EXTRACT TO READ –

Monday 26 February 2024

What does the political Promised Land look like?

There's a recent advertising campaign I've seen that I don't think is very good.

The campaign features two identical photos of someone enjoying a fun activity: going on holiday, say, or eating out. The punchline is that we're told that one of them is getting the experience "on points" while the other isn't. The concept is that, if you have the right credit card, you can get these great experiences for free. 

Now, I can see that getting free stuff is a Good Thing in the abstract, but the reason that the campaign doesn't impress me is that the impression one gets from looking at the posters is that having the credit card makes no difference to one's life: one can eat gourmet food, enjoy adventurous holidays and smile a wide, white smile just as easily without the credit card as with it. I think it would have been better to show the same person in two different photos: in one, looking tired, despondent and stuck in their boring home because they've run out of money; and, in the second, looking delighted and enjoying brunch because they've got points to spend. The contrast here is with the Duracell bunny: consider how much less effective that advertising would have been if the other bunnies had continued to run because their batteries had been replaced - the point that Duracell gives you more power is far more vividly illustrated by the other bunnies dying.

But I don't want to talk about the advertising of consumer goods and services. Instead, I want to talk about the advertising of political ideas. 

Political ideas - and I'm using that phrase in a pretty broad sense - tend to have two components: (1) what the Powers that Be (or Should Be) ought to Do About It All and (2) the wonderful things that will result from them doing it - the Promised Land that awaits. So, for example, the proletariat ought to throw off the shackles of bourgois oppression via revolution (component (1)) and, if they do, a glorious egalitarian communist age will be ushered in (component (2)). 

It's possible to imagine a political idea that only has component (1). Back in the good old days of the post-Brexit British national soul-searching moment (remember that?), I wrote a series of posts, starting here, about Matthew Parris' idea that the Leave campaign knowingly rode the tiger of racism to its victory. In part 5 of that series, I described what I called Power-Transfer Policies, i.e. policies that aim to achieve the transfer of power from one group to another, and I said that such policies might be supported purely on the basis that it is only right and proper that the second group rather than the first group should have the power, however that group chooses to use it: think of those supporting independence for a colony who say that the locals should choose their future even if they choose badly. But even in these cases it's rare that the supporters of the policy don't attempt to set out a component (2) Promised Land as well: the Leave campaign famously had plenty to say about more money for the NHS, for example, and independence movements tend to say that the locals will do a better job of ruling than the distant imperial metropolis.

[Dataset items]

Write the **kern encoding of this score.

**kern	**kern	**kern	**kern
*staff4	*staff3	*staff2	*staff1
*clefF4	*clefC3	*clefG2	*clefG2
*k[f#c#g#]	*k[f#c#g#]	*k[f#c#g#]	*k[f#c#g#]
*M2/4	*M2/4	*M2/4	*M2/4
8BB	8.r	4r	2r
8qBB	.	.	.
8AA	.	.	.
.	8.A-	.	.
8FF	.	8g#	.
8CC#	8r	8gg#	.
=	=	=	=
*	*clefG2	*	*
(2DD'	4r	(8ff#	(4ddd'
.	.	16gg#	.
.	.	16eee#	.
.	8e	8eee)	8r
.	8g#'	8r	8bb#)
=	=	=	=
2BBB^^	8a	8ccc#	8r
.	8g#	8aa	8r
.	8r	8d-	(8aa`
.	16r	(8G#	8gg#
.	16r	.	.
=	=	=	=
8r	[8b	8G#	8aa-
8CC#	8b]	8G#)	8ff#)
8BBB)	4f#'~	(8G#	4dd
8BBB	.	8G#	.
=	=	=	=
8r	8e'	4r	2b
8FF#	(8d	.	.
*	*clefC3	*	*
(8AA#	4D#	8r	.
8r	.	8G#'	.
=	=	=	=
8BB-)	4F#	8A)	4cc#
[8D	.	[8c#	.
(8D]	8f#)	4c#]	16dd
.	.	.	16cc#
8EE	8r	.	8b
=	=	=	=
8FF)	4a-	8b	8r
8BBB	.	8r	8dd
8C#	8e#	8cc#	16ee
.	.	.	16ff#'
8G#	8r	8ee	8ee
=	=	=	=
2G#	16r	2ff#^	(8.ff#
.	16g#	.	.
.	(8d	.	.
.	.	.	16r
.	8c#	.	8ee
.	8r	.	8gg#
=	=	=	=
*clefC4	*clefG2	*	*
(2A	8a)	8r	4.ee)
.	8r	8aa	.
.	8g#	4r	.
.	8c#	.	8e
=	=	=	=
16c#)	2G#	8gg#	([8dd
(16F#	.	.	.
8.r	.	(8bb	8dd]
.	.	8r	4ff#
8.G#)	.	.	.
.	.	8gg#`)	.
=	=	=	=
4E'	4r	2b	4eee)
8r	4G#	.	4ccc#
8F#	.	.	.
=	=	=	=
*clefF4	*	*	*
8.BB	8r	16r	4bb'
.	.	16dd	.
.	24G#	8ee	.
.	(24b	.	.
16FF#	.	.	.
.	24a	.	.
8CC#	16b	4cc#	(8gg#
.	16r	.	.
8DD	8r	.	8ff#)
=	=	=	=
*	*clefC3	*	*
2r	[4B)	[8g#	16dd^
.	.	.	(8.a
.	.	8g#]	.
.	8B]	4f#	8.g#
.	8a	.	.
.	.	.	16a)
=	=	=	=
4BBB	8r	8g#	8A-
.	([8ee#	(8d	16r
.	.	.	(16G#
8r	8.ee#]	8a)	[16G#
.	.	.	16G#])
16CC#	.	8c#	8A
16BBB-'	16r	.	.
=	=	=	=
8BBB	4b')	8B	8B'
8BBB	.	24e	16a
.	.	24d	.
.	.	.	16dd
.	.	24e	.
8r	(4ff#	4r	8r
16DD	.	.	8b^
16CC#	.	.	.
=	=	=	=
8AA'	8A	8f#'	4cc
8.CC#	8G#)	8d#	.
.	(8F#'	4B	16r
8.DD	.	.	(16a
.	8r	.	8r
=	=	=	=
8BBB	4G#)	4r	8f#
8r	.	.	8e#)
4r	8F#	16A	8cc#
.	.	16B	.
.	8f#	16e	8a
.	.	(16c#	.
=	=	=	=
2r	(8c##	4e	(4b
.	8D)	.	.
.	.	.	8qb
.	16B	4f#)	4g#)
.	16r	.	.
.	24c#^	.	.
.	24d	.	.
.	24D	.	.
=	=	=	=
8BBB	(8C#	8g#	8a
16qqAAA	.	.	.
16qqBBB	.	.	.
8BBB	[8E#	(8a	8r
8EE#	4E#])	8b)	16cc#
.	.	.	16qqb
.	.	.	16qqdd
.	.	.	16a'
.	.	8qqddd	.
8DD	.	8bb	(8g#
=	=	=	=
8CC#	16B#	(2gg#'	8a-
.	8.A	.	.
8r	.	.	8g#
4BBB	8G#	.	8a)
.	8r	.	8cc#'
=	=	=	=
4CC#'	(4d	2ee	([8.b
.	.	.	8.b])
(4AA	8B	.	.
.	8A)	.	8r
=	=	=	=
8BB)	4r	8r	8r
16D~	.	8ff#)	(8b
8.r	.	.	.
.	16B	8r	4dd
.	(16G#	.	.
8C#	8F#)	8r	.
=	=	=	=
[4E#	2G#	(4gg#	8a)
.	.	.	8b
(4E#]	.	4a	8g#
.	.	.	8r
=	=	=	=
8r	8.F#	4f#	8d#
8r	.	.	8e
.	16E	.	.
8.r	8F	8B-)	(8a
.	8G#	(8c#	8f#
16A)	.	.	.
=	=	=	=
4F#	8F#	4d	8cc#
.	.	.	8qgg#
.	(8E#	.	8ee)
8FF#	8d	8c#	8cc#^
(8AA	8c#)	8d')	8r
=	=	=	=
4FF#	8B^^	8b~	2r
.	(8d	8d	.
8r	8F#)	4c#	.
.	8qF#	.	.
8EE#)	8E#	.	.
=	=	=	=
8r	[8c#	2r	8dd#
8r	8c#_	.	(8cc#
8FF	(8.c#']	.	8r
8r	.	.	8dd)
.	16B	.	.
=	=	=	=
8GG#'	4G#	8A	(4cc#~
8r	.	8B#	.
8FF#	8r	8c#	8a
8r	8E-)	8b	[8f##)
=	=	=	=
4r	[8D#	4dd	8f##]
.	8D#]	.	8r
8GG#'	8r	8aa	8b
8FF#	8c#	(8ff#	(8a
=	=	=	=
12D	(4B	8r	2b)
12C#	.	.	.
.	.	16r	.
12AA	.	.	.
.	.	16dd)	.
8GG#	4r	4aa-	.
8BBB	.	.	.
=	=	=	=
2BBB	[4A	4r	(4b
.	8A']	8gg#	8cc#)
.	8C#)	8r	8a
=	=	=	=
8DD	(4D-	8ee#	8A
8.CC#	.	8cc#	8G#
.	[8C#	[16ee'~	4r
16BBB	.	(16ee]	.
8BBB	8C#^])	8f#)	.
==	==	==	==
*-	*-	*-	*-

TASKS TO PERFORM –
a) Decide whether each statement below agrees with the post on the political Promised Land, answering yes or no and quoting the words of the post that settle it: (i) The writer considers the credit card advertising campaign very good. (ii) The campaign shows two identical photos of someone enjoying a fun activity. (iii) The Leave campaign said little about the NHS.
b) Resume the post on the political Promised Land, writing on from its final sentence.

REPLIES –
a)
(i) No: "There's a recent advertising campaign I've seen that I don't think is very good."
(ii) Yes: "The campaign features two identical photos of someone enjoying a fun activity"
(iii) No: "the Leave campaign famously had plenty to say about more money for the NHS"

b)
But recently I've become worried that I don't understand quite what the Promised Land of various policies is meant to look like. I'll give you a couple of examples.

Neil O'Brien MP, a lively participant in online debates, published a piece over the Christmas break about the scandal of "Deliveroo visas", i.e. visas granted to immigrants, purportedly to study in the UK (or for other worthwhile aims), which result in a large number of young people spending their time delivering fast food. The responses to the piece that I have seen from pro-immigration people have been either "yes, this is indeed a problem worth looking at" (e.g. Rob Ford, Sam Bowman) or else "O'Brien's making it all up" (e.g., Jonathan Portes, Jonathan Portes and various people less well-known than Jonathan Portes). What I did not see was people saying "hooray!" - yet that, I thought, was precisely what the pro-immigration Promised Land was meant to look like: young, keen, thrusting immigrants, toiling away at the bottom of society to work their way up, creating a vibrant but chaotic employment market something like fictional depictions of 19th century New York.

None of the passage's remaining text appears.